Two races were scheduled to be sailed for the AJ Reynolds Trophy. For the first time in the Championship, a sea breeze did not prevail. Instead, dark skies, heavy rain and light winds greeted the fleet as they reached the start area. Rain fell throughout the race.

"We had the #2 rig on," Honda Marine's skipper, Dave McDiarmid told Sail-World. "We rigged up in 5kts and we were first in the water.

"An SE 15-20 was forecast. We were the only ones that got it - but 25-30kts hit us on the way out.

"We got down to the start and did all our prep. Then the race started in 15kts and quickly died to zero. Then we started picking our way through the minefield - and after working the shifts and pressure, we got through to the front.

"We went out set up for 20kts and quickly changed the settings for 10kts. Actually, we started with the 20kt settings, about 5 minutes into the beat we changed them down to the 10kts.

"Everyone had the #2 rigs on because of the forecast, and the start was delayed waiting for the wind to come through. When we were rigging up it was really windy and on the way out it was super-windy and then it just died again and never came back.

"In the end, the wind settled in at 200-210 degrees (SSW). But there were massive changes in direction before it settled down."

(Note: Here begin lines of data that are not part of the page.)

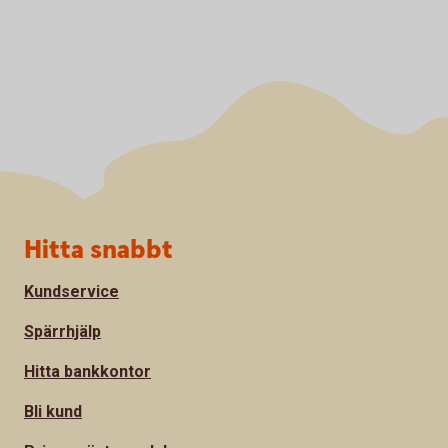
Sidfot
Hitta snabbt
Kundservice
Spärrhjälp
Hitta bankkontor
Bli kund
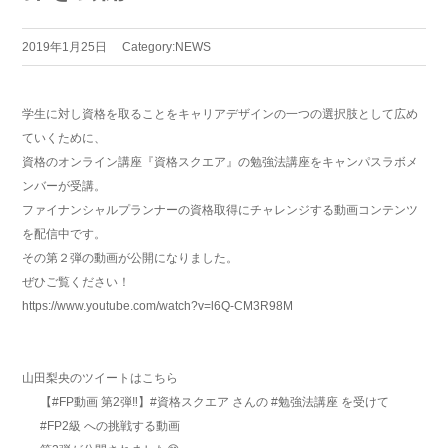
2019年1月25日
Category:
NEWS
学生に対し資格を取ることをキャリアデザインの一つの選択肢として広め
ていくために、
資格のオンライン講座『資格スクエア』の勉強法講座をキャンパスラボメ
ンバーが受講。
ファイナンシャルプランナーの資格取得にチャレンジする動画コンテンツ
を配信中です。
その第２弾の動画が公開になりました。
ぜひご覧ください！
https://www.youtube.com/watch?v=l6Q-CM3R98M
山田梨央のツイートはこちら
【
#FP動画
第2弾‼️】
#資格スクエア
さんの
#勉強法講座
を受けて
#FP2級
への挑戦する動画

The change in breeze direction and strength did not alter the outcome of the race, with Honda Marine getting a conservative start, and then chipped away at the early leaders.

Despite the light winds, there was sufficient breeze for the lighter crews to be able to get two or three crew on the trapeze.

Honda Marine is the lightest crew of the top five. "We're way lighter than Smeg, and 20kg lighter than Winning Group," McDiarmid remarked. The combination of heavier crew weight and small rigs worked against several of the top boats, who struggled to get moving each time they ran out of pressure or did a down-speed tack.

The Kiwis rounded in third place at the first mark, trailing Winning Group and Asko.

Honda Marine followed Asko out to the left-hand side of the course and then sailed straight through to windward after Asko just ran out of the breeze and stopped.

As it transpired, private breezes were the order of the day, with most having a glamour moment when they jagged a private breeze.

"Coming into the bottom mark for the first time after we got a massive shift, we had to pull our kite down, sail on the wind to the mark, and then tack around the bottom mark. We got lucky, and the wind swung with us as we were tacking - so the next upwind was actually upwind again," McDiarmid recalled.

"We only had to do two tacks on the second beat - there was a little shift to the left and a big hole to the right - so we stayed where the breeze was coming from."

From there Honda Marine extended on the fleet. But it was a day when a rooster on one leg could be a feather duster on the next.

McDiarmid says that Honda Marine was never comfortable with their lead. "We had a big distance, but the whole race had been up and down - so we were more than likely to sail into another hole again. So we just kept on going."

"One of the biggest problems was coming down the last leg when we had to pick our way through all the boats - everyone was everywhere - and all different angles.

"We would have had to be very unlucky to have been passed on the final leg. We were halfway down the leg, by the time the boats behind us were setting their kites."

With the series just past the half-way point, there is still plenty of golf left on the Sydney harbour course. On points, Honda Marine enjoy a four-point lead from Smeg (Michael Coxon) and Winning Group who have the wild card of an average points race to play, after getting redress in Race 2 following a collision with a cruising boat.

"There's everything to play for - but if some top boats start finishing outside the top four places, then there will be problems. We are starting to get towards the pointy end of the regatta - so it is getting very exciting," McDiarmid commented.

Two races have now been scheduled for Thursday. The forecast is for light easterlies.